A: R-squared is a measure of the goodness of fit of a linear regression model, while adjusted R-squared is a measure of the goodness of fit that takes into account the number of independent variables in the model. Adjusted R-squared is a more robust measure of the model's performance.

Q: How can I improve the performance of my linear regression model?

A: There are several ways to improve the performance of your linear regression model. One way is to use feature engineering techniques to create new features that are more relevant to the problem. Another way is to use ensemble methods, such as bagging or boosting, to combine the predictions of multiple models.

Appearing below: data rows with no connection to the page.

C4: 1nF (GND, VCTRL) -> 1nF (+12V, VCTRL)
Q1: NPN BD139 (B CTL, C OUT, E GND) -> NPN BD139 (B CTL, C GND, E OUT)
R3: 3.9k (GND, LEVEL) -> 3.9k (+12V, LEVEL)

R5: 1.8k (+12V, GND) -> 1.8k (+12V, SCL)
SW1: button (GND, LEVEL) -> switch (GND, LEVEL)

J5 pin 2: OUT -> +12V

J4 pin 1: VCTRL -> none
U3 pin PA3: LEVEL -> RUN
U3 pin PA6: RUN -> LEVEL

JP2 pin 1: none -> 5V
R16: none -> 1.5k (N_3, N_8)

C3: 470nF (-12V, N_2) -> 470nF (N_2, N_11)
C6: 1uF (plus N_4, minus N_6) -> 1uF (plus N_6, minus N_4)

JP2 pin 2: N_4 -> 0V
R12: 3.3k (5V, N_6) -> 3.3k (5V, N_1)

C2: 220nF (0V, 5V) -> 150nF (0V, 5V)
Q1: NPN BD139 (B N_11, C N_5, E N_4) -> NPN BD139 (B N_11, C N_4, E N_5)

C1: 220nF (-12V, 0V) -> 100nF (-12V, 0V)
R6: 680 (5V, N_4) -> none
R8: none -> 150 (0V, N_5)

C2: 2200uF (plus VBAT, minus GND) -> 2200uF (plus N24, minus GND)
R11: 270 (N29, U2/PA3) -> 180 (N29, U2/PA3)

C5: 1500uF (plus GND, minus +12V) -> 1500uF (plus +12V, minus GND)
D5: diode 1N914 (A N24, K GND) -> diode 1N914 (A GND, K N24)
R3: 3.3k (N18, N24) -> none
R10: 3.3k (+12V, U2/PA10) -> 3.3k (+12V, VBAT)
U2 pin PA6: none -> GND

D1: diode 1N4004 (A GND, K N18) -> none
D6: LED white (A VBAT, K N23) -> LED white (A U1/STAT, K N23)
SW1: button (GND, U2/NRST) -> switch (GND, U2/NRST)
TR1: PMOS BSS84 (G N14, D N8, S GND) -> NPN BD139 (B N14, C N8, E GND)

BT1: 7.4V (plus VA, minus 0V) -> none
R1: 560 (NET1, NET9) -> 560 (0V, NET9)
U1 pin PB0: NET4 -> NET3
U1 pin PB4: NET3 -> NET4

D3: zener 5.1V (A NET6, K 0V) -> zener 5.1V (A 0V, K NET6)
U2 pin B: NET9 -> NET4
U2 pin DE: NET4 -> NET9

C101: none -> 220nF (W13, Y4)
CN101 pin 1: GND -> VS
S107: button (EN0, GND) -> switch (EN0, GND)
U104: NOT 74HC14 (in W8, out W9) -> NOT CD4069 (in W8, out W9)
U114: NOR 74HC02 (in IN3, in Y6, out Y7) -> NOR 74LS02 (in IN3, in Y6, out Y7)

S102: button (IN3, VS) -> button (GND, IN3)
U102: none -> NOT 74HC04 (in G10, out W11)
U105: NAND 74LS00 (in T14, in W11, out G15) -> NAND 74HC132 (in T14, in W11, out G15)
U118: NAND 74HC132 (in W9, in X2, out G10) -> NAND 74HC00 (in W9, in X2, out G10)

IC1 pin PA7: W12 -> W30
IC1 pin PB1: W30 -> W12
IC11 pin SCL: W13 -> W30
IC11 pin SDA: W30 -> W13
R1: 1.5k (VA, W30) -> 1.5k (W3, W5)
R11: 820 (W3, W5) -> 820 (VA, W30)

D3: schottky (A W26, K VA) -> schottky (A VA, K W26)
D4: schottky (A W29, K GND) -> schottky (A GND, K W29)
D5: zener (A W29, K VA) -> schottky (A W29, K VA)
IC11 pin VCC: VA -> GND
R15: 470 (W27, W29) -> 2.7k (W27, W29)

Q: What is the role of data quality in linear regression?

A: Data quality is crucial in linear regression. If the data is noisy or contains outliers, it can affect the performance of the model. To improve the performance of your linear regression model, you should ensure that the data is clean and accurate.

Q: How can I handle missing values in my data?

A: There are several ways to handle missing values in your data. One way is to use imputation techniques, such as mean or median imputation, to replace the missing values with a suitable value. Another way is to use machine learning algorithms that can handle missing values, such as decision trees or random forests.

Q: What the difference between linear regression and logistic regression?

A: Linear regression is used for predicting continuous outcomes, while logistic regression is used for predicting binary outcomes. Logistic regression is a type of linear regression that uses a logistic function to model the probability of the outcome.

Q: How can I choose between linear regression and logistic regression?

A: You can choose between linear regression and logistic regression based on the type of outcome you are trying to predict. If the outcome is continuous, you should use linear regression. If the outcome is binary, you should use logistic regression.

Q: What is the role of regularization in linear regression?

A: Regularization is a technique used to reduce the complexity of a linear regression model. It can help prevent overfitting and improve the model's performance on unseen data.

Q: How can I implement regularization in my linear regression model?

A: You can implement regularization in your linear regression model using techniques such as L1 or L2 regularization. You can also use cross-validation to evaluate the model's performance on unseen data.

Q: What is the difference between L1 and L2 regularization?

A: L1 regularization adds a penalty term to the loss function that is proportional to the absolute value of the coefficients. L2 regularization adds a penalty term that is proportional to the square of the coefficients. L1 regularization is also known as Lasso regression, while L2 regularization is also known as Ridge regression.